WHAT THE TASK REQUIRES: Copy out every line of the data below verbatim, changing nothing.
+---+
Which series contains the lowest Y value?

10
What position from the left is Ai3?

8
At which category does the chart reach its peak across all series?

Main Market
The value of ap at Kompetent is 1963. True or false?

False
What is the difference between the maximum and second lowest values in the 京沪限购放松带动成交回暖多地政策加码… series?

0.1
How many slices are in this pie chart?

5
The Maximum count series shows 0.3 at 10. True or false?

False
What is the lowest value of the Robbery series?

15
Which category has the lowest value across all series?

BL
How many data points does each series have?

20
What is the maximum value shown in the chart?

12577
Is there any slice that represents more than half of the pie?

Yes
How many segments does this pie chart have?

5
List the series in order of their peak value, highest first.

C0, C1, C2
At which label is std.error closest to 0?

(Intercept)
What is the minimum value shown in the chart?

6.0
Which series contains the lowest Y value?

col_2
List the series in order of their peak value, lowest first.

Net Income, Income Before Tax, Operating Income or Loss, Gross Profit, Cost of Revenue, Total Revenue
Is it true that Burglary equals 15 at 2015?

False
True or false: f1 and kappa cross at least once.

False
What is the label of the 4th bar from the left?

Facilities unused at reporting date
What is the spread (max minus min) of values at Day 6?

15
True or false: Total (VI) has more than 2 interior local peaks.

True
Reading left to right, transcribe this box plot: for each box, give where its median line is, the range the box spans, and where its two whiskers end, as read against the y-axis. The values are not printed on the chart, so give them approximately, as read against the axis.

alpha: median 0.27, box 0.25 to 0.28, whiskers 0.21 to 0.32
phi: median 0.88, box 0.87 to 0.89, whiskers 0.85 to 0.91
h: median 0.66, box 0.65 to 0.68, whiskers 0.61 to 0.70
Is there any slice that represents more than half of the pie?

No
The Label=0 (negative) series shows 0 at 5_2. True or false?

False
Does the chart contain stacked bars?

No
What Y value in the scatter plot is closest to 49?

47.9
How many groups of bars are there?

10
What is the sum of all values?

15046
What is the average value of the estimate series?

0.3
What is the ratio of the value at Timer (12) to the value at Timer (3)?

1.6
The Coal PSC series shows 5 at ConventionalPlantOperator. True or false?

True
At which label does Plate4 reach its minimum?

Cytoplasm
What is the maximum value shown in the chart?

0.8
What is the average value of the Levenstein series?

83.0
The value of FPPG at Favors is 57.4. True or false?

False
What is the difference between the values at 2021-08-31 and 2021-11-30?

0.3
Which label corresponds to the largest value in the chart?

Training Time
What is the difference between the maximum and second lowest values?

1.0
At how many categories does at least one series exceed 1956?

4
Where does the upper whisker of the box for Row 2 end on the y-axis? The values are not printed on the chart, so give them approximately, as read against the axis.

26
+---+
REPLY TO THE TASK:
Which series contains the lowest Y value?

10
What position from the left is Ai3?

8
At which category does the chart reach its peak across all series?

Main Market
The value of ap at Kompetent is 1963. True or false?

False
What is the difference between the maximum and second lowest values in the 京沪限购放松带动成交回暖多地政策加码… series?

0.1
How many slices are in this pie chart?

5
The Maximum count series shows 0.3 at 10. True or false?

False
What is the lowest value of the Robbery series?

15
Which category has the lowest value across all series?

BL
How many data points does each series have?

20
What is the maximum value shown in the chart?

12577
Is there any slice that represents more than half of the pie?

Yes
How many segments does this pie chart have?

5
List the series in order of their peak value, highest first.

C0, C1, C2
At which label is std.error closest to 0?

(Intercept)
What is the minimum value shown in the chart?

6.0
Which series contains the lowest Y value?

col_2
List the series in order of their peak value, lowest first.

Net Income, Income Before Tax, Operating Income or Loss, Gross Profit, Cost of Revenue, Total Revenue
Is it true that Burglary equals 15 at 2015?

False
True or false: f1 and kappa cross at least once.

False
What is the label of the 4th bar from the left?

Facilities unused at reporting date
What is the spread (max minus min) of values at Day 6?

15
True or false: Total (VI) has more than 2 interior local peaks.

True
Reading left to right, transcribe this box plot: for each box, give where its median line is, the range the box spans, and where its two whiskers end, as read against the y-axis. The values are not printed on the chart, so give them approximately, as read against the axis.

alpha: median 0.27, box 0.25 to 0.28, whiskers 0.21 to 0.32
phi: median 0.88, box 0.87 to 0.89, whiskers 0.85 to 0.91
h: median 0.66, box 0.65 to 0.68, whiskers 0.61 to 0.70
Is there any slice that represents more than half of the pie?

No
The Label=0 (negative) series shows 0 at 5_2. True or false?

False
Does the chart contain stacked bars?

No
What Y value in the scatter plot is closest to 49?

47.9
How many groups of bars are there?

10
What is the sum of all values?

15046
What is the average value of the estimate series?

0.3
What is the ratio of the value at Timer (12) to the value at Timer (3)?

1.6
The Coal PSC series shows 5 at ConventionalPlantOperator. True or false?

True
At which label does Plate4 reach its minimum?

Cytoplasm
What is the maximum value shown in the chart?

0.8
What is the average value of the Levenstein series?

83.0
The value of FPPG at Favors is 57.4. True or false?

False
What is the difference between the values at 2021-08-31 and 2021-11-30?

0.3
Which label corresponds to the largest value in the chart?

Training Time
What is the difference between the maximum and second lowest values?

1.0
At how many categories does at least one series exceed 1956?

4
Where does the upper whisker of the box for Row 2 end on the y-axis? The values are not printed on the chart, so give them approximately, as read against the axis.

26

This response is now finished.